Verordening op de bijstand en ambtelijke ondersteuning aan de leden van de gemeenteraad 2003

Geldend van 01-07-2003 t/m heden

Intitulé

Verordening op de bijstand en ambtelijke ondersteuning aan de leden van de gemeenteraad 2003

Nummer: 2003/60B.De raad van de gemeente Weststellingwerf;gelezen het voorstel van het raadspresidium van 11 juni 2003;gehoord het standpunt van burgemeester en wethouders van 11 juni 2003;gelet op artikel 33, derde lid van de Gemeentewet;B e s l u i t:vast te stellen de volgendeVerordening op de bijstand en ambtelijke ondersteuning aan de leden van de gemeenteraad 2003.
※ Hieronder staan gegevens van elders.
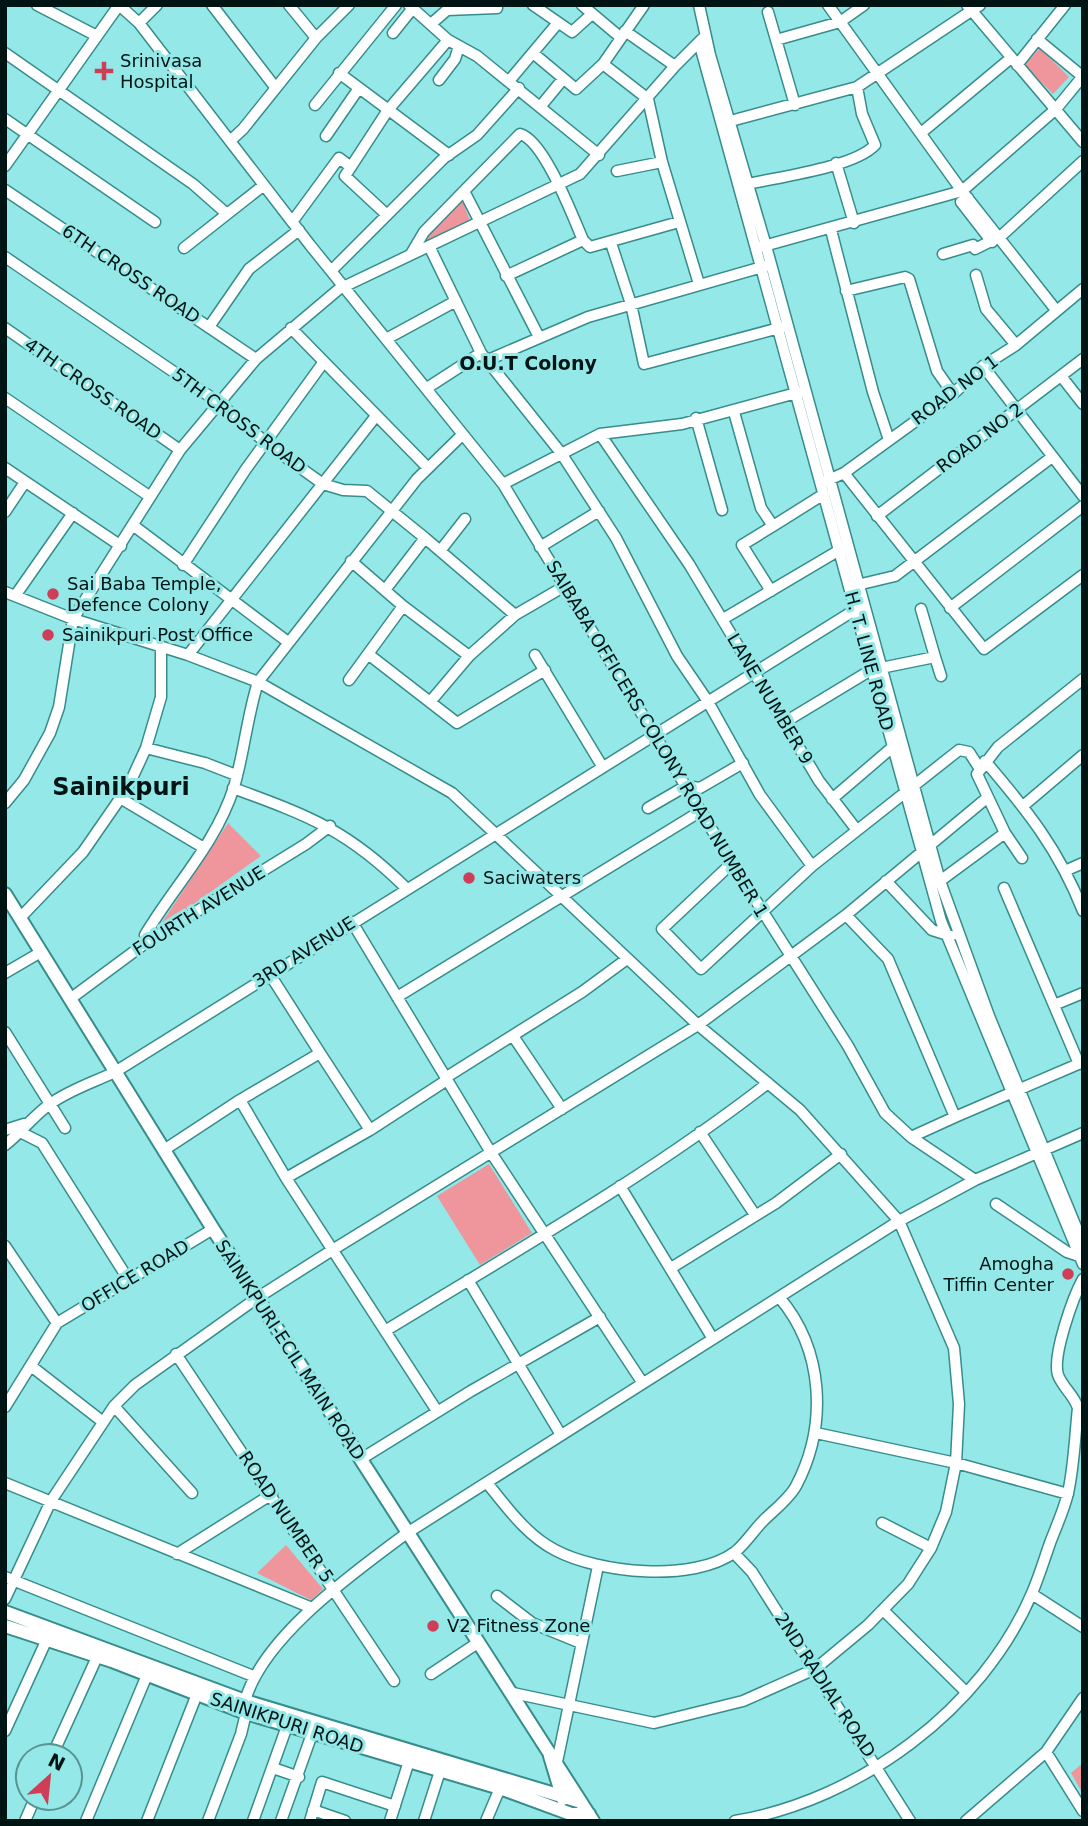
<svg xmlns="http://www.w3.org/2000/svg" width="1088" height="1826" font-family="'DejaVu Sans',sans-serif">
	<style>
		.green { fill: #ef969c }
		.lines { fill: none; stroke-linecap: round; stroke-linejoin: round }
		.minor-casing { stroke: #378c8c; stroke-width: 13 }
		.major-casing { stroke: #378c8c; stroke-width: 16 }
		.minor { stroke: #fff; stroke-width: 10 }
		.major { stroke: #fff; stroke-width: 12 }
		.poi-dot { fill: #ce3e57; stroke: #94e8e7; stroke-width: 2.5 }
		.labels { text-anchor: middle; stroke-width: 6; stroke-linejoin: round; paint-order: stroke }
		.poi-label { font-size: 18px; fill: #001414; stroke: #94e8e7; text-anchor: start }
		.street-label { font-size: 18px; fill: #001414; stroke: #94e8e7 }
		.neighbourhood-label { font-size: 19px; font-weight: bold; fill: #001414; stroke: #94e8e7 }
		.district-label { font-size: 24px; font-weight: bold; fill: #001414; stroke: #94e8e7 }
	</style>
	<rect width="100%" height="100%" fill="#94e8e7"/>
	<path class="green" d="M1040,48l29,29 -16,17 -29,-29z
		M462,199l8,22 -49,22z
		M228,823l33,33 -104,74z
		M489,1164l43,69 -52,32 -43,-69z
		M286,1545l37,44 -12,11 -54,-27z
		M1083,1763v31l-12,-21z"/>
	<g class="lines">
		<g class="minor-casing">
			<path id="minor" d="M37,5l60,31
				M119,5l20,18 171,222 193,239 229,379 116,183 37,67 26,24 64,43
				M212,5l63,82
				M289,5l27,33
				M409,5l39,35 29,16 122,99
				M533,5l39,27 20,-18
				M582,5l38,32
				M699,5l11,50 56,191 174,635 49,135 94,228
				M828,5l134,186 94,119
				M967,5l116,137
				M768,12l27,93
				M139,23l18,-18
				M431,24l16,-14 50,-2
				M625,31l50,35
				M393,33l20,-25
				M1037,39l45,37
				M776,40l64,-18 24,-17
				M699,42l242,879 142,343
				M5,53l188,131 34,30
				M533,53l43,36 27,-25 41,-59
				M603,64l45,35 14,63 37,122
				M1017,65l48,-60
				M339,73l110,82
				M439,80l16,-21 4,-13
				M509,81l48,-57
				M315,105l81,-100
				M540,107l23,-28
				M5,119l150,103
				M723,123l134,-36 123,-82
				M921,133l90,-75
				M326,136l33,-48
				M230,141l13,-12 73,-91 33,-33
				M836,163l18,60
				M5,166l114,-161
				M617,171l45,-9
				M748,184c31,-7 107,-17 127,-39l-13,-31 -5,-27
				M5,190l251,169
				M968,198l-7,4 31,40
				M387,215l-42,-39 43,-66 60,-70
				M292,222l47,-64 12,9
				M831,230l42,162 16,48
				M611,243l20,61 13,60 139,-37
				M429,246l52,107 80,100 55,85 61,118 30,44 53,95 52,71
				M760,247l202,-56 94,-82 27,-33
				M184,248l80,-63
				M411,254l13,-22 40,-41
				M943,254l30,-9 2,4 26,-13 82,-75
				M5,257l213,145 52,44 53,38 20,6 24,1 58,47 -40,52
				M332,270l112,-112 33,-23 42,-47
				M976,275l10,34 30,36
				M506,276l77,-36
				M846,291l59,-14 4,2 28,92 16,23
				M209,327l40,-58 50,-39
				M5,328l175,122
				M291,328l137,140
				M539,337l-75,-146 56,-57c24,6 53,83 63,106l7,7 89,-25
				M388,338l68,-37
				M488,360l100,-43 178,-51
				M983,366l100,130
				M1061,376l22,28
				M427,388l54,-35
				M5,398l144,98
				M734,412l27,96 12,18 -31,19 29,46
				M696,418l26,92
				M600,434l89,130 130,217 37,48
				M5,468l116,78
				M844,473l140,176 99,-74
				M824,482l20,-9 109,-79 30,-28 33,-21 67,-56
				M503,484l97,-50 82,-10 118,-32
				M5,512l20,-30
				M877,516l206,-157
				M134,526l154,116
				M773,526l51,-32
				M425,538l90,77
				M540,547l59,-36
				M440,551l25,-32
				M351,561l52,45 66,50 -39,46 -62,-48
				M183,565l63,-96 77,-106
				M853,586l42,-10 157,-119
				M5,592l68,27 115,36 70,27 194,111 246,232 102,85 99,111 55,127 5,56 -3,59 -10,49 -15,36 -23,36 -40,41 -53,44 -72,32 -89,22 -141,-30
				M15,596l58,-83
				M950,608l133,-102
				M921,609l14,48
				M723,619l120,-71
				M188,655l188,-239
				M535,655l67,111
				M469,656l46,-41 50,-29
				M349,680l54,-74
				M430,702l27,21 88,-53
				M785,722l86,-52 64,-13 6,19
				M146,748l59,15 31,12
				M985,761c42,49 74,89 98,150
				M233,788c76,28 115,42 174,101
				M120,798l84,50
				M832,799l63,-54
				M5,803l19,-23 26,-47 9,-26 14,-88 107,-169 76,-91 83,-70 241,-115 95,-108 27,-27
				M1023,806l60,-51
				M648,808l38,-22 14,2 43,-25
				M1022,858l-17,-25 -28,-59 21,-27 85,-68
				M732,863l-70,66 39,40 111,-103 147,-116 10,2 11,17
				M1067,870l16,-7
				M886,881l46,49 19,6
				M940,881l65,-48
				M1004,888l75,176
				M846,915l42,44 67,158 128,-55
				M20,918l63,-66 45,-65 18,-39 15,-51v-50
				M352,922l138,229 152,231
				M147,942l-2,-7c29,-49 71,-91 89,-148 10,-34 13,-70 24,-105l159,-203 45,-44
				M5,973l36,-21
				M269,973l51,80 -80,47 46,78 151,233
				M397,997l304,-186
				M70,999l77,-57 159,-98 24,-18
				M1054,1005l29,-12
				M5,1032l60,96
				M513,1036l49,73
				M445,1078l137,-86 45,-33
				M5,1130l19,-6
				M370,1130l77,-50
				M700,1132l55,83
				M22,1133l20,10 86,136
				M911,1137l44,-20
				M5,1145c17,-13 27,-28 45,-41 19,-14 44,-22 65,-32l743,-464
				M164,1150l76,-50
				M286,1178l84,-48 -50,-77
				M620,1186l93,153
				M996,1204l71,48 15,5
				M5,1246l52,77 -52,84
				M671,1268l105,-65 65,-49
				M468,1280l93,155
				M57,1323l156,-94
				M385,1331c129,-79 263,-155 383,-248
				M176,1354l218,327
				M31,1366l72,56
				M114,1406l78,87
				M816,1433l140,30 112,31
				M361,1459l110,-68 129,-74
				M5,1483l307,125
				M487,1483c20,24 39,52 68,67 43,23 138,33 180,2 10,-8 19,-22 28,-31 11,-11 26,-22 33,-35 32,-61 28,-136 -17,-189
				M882,1523l49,25
				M734,1553l18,19 158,249
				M177,1554l95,-60
				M5,1577l248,99
				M1032,1594l51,33
				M497,1596l35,27 49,20
				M5,1599l46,-98 63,-95 21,-21 122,-87 77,-49 364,-224 148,-110 142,-118
				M883,1610l83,82
				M431,1674l48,-32
				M245,1701c18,-65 110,-129 162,-168l492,-312 76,-41 108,-47
				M5,1731l42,-92
				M1046,1752l37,59
				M52,1756l45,-99
				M553,1766l4,-4 41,-196
				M273,1768l26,9
				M313,1810l32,11
				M25,1821l10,-23
				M86,1821l61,-146
				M147,1821l50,-127
				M208,1821l33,-87 5,-21
				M253,1821l34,-95
				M281,1821l31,-87
				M310,1821l12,-39 73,24
				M390,1821l19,-60
				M424,1821l16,-50
				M486,1821l14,-33
				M735,1821c124,-21 247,-111 297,-228 7,-16 12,-33 18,-50 6,-16 14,-33 18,-50 6,-27 7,-57 10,-85 -4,-13 -15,-20 -20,-33 -6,-19 15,-78 25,-96
				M966,1821l80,-69 37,-54"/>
		</g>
		<g class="major-casing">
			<path id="major" d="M5,894l208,335 380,592
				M5,1612l240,89 336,101
				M5,1626l107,35 134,52 254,75 71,26h18
				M550,1756l13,43"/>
		</g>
		<use href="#minor" class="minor"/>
		<use href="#major" class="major"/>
	</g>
	<g class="poi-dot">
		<path d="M100.5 60.5h7v7h7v7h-7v7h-7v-7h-7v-7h7z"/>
		<circle cx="53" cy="594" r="7"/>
		<circle cx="48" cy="635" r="7"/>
		<circle cx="469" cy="878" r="7"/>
		<circle cx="1068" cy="1274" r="7"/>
		<circle cx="433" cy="1626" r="7"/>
	</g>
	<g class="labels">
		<g class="poi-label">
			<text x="120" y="67">Srinivasa<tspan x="120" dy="21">Hospital</tspan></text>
			<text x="67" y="590">Sai Baba Temple,<tspan x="67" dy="21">Defence Colony</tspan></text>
			<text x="62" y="641">Sainikpuri Post Office</text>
			<text x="483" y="884">Saciwaters</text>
			<text x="1054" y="1270" text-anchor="end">Amogha<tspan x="1054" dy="21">Tiffin Center</tspan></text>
			<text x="447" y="1632">V2 Fitness Zone</text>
		</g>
		<g class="street-label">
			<text transform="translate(131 274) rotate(34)" y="6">6TH CROSS ROAD</text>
			<text transform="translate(93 389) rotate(35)" y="6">4TH CROSS ROAD</text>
			<text transform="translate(955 390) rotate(-37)" y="6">ROAD NO 1</text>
			<text transform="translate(239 421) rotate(37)" y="6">5TH CROSS ROAD</text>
			<text transform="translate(980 438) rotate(-37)" y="6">ROAD NO 2</text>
			<text transform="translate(869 661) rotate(75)" y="6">H. T. LINE ROAD</text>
			<text transform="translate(770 699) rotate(59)" y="6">LANE NUMBER 9</text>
			<text transform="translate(657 739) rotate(59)" y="6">SAIBABA OFFICERS COLONY ROAD NUMBER 1</text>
			<text transform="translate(199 911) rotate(-32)" y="6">FOURTH AVENUE</text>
			<text transform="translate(304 952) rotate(-32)" y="6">3RD AVENUE</text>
			<text transform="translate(135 1276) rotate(-31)" y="6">OFFICE ROAD</text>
			<text transform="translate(290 1350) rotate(57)" y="6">SAINIKPURI-ECIL MAIN ROAD</text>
			<text transform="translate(286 1517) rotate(56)" y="6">ROAD NUMBER 5</text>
			<text transform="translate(825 1685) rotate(57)" y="6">2ND RADIAL ROAD</text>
			<text transform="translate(287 1723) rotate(18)" y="6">SAINIKPURI ROAD</text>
		</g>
		<g class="neighbourhood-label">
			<text x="528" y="370">O.U.T Colony</text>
		</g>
		<g class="district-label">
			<text x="121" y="795">Sainikpuri</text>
		</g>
	</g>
	<rect width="1088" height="1826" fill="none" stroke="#001414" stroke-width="14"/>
	<g transform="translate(49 1777) rotate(27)"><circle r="33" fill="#94e8e7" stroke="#599393" stroke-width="2"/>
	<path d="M0-5L12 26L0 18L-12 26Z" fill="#ce3e57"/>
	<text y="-10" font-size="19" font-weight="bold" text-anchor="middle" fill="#001414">N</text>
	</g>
</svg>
Artikel 1 Begripsbepalingen

In deze verordening wordt verstaan onder:1.informatie: gegevens neergelegd in een schriftelijk document of elektronisch opgeslagen in de vorm van teksten, videobeelden, grafische voorstellingen, tekeningen, filmbeelden, foto's of geluiden;2..advies: het kenbaar maken van een deskundig oordeel;3.bijstand: het verzamelen en verwerken van informatie, alsmede het verlenen van hulp bij de redactionele vormgeving van voorstellen, amendementen of moties.

Artikel 2 Ambtelijke bijstand

De bijstand, bedoeld in artikel 1, onder c, wordt verleend door de griffier. Indien de gevraagde bijstand niet door de griffier kan worden verleend, kan hij de secretaris verzoeken één of meer ambtenaren aan te wijzen die zo spoedig mogelijk de bijstand of de ambtelijke ondersteuning terzake verlenen.

Artikel 3 Ambtelijke ondersteuning

  • 1 1.Een raadslid wendt zich tot de griffier met een verzoek om:

    • 1.

      ◦feitelijke informatie van geringe omvang;

    • 2.

      ◦inzage in informatie of een afschrift van de informatie die openbaar is;

    • 3.

      ◦inschakeling van ambtenaren bij de werkzaamheden als bedoeld in artikel 1, onder b en c.

  • 2 De informatie, bedoeld in het eerste lid, onder a wordt door de griffier of door een ambtenaar verstrekt.

  • 3 De ambtelijke ondersteuning, bedoeld in het eerste lid, onder b en c wordt door de griffier of door een afdelingshoofd gegeven.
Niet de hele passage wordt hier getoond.